--- Extracted text ---

Ortiz grew up in Scarborough with a large extended family. “It was always hardcore Filipino food,” he says of the dinner scene at home. “I’ve been having tripe since I was a baby. A lot of gizzards and off-cuts. The kind of stuff I wasn’t proud to bring to school for lunch.”

Ortiz sharing the post-run high

Ortiz sharing the post-run high

That inspired him to start cooking for his family. He was in grade three when he began to help in the kitchen. Soon he was trying to recreate the dishes he saw on his favourite cooking shows – Urban Peasant, Yan Can Cook. “Not that I didn’t care about my Filipino heritage, but I didn’t want to eat that way anymore. I wanted to cook spaghetti.”

His parents encouraged him to pursue cooking as a career. He asked his co-op instructor in high school for a placement with Mark McEwan. “I knew McEwan was the guy. Every kid wanted to work at North 44.”

--- Data supplied ---

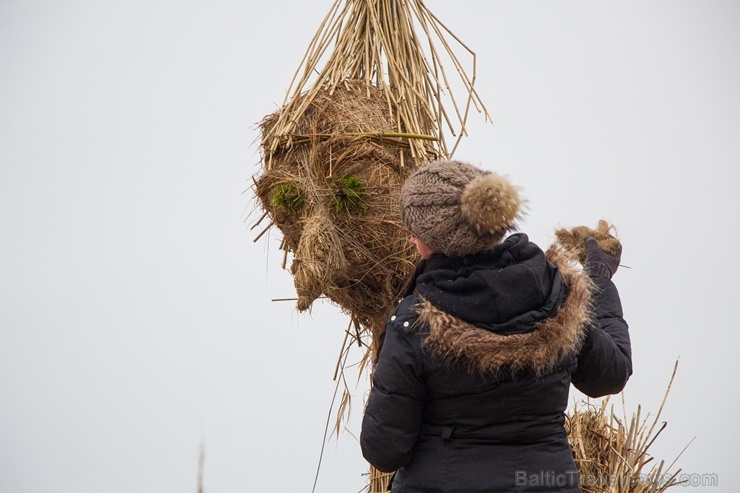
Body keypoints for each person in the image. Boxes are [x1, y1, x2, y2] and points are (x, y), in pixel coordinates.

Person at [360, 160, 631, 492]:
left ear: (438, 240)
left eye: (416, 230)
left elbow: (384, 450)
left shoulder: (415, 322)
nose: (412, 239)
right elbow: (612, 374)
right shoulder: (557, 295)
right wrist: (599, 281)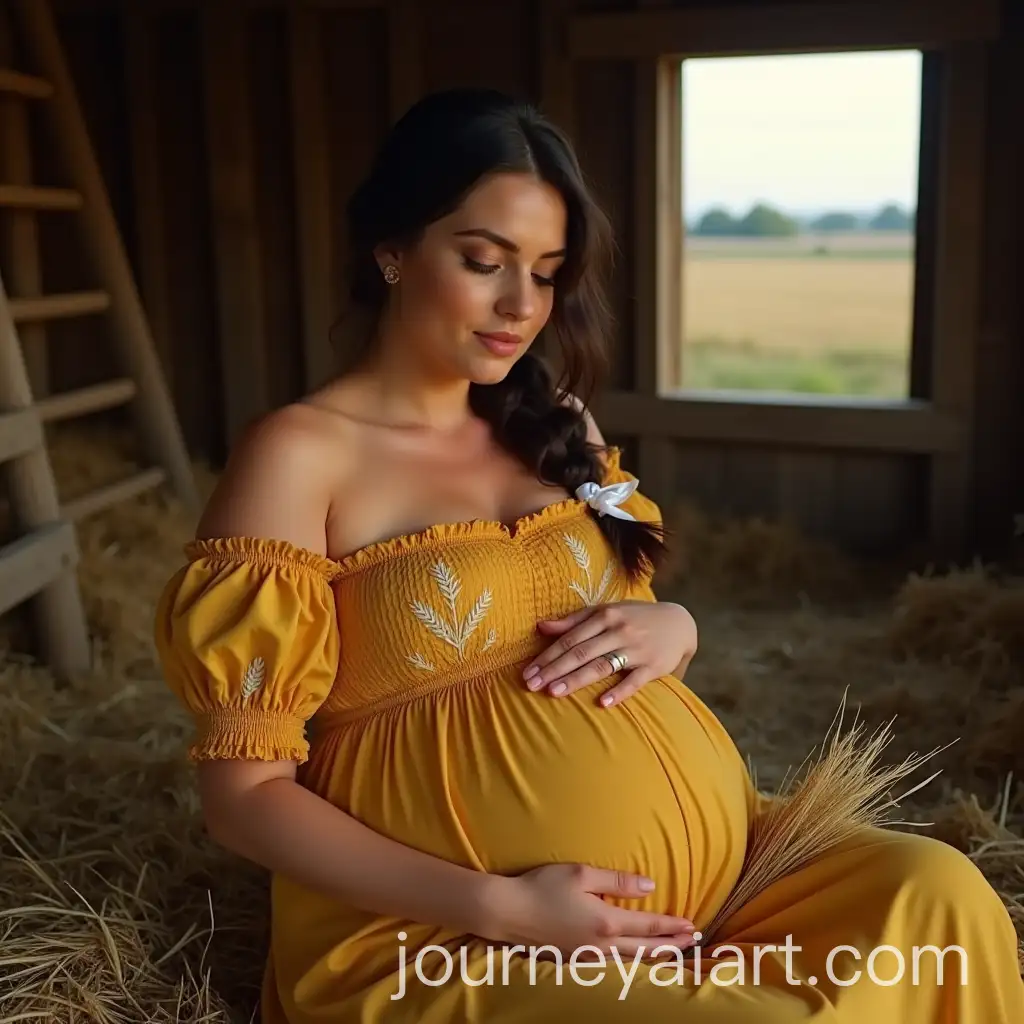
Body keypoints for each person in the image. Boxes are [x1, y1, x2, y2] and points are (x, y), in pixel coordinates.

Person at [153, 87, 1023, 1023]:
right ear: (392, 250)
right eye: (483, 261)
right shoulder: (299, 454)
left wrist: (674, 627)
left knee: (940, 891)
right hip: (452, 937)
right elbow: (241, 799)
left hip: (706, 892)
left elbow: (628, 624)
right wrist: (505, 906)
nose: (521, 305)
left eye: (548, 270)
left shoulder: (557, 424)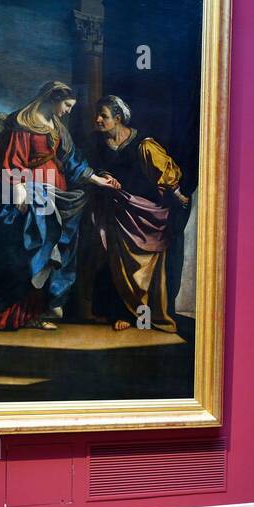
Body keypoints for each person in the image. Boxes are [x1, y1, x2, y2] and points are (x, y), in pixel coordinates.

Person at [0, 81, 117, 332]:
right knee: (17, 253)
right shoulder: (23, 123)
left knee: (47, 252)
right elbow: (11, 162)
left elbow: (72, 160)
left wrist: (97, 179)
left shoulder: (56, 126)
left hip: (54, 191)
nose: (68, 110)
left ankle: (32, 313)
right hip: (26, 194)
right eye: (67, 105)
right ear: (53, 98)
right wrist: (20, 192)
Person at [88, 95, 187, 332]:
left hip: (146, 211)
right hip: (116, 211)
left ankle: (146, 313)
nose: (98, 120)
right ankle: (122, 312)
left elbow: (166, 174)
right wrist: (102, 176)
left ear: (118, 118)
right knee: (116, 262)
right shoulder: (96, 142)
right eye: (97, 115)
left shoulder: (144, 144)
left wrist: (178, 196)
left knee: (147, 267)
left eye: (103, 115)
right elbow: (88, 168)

---

* [Problems to solve]
(1) Summarize the profile of Ortiz in two sentences.
(2) Continue the profile of Ortiz from its final sentence.
The entries have no connection to the text about Ortiz.

* [Written responses]
(1) Ortiz grew up in Scarborough with a large extended family that ate hardcore Filipino food such as tripe, gizzards and off-cuts, which he wasn't proud to bring to school for lunch. He began helping in the kitchen in grade three and tried to recreate dishes from cooking shows, and with his parents' encouragement he asked his high school co-op instructor for a placement with Mark McEwan.

(2)
Instead he got placed at Vivo on Mount Pleasant, which turned out to be a perfect starter kitchen. “The owner would show me how to make sauces and soups and pizza dough. I was a sponge, I wanted to learn so much.” He kept cooking, eventually working for the Rubino brothers at Rain and Luce. Around the same time he picked up a camera and started shooting photos from the kitchen – a chit spike stabbed with orders after a busy night, a cook taking a smoke break in the alley – that he posted on a new site called Tumblr. This at a time when the majority of food photography was heavily stylized and recipe-focused.

His gritty back-of-house shots gained an international following. “There was Saveur, and Food & Wine, there were a lot of mom blogs, but there wasn’t anyone documenting the food culture that I loved.”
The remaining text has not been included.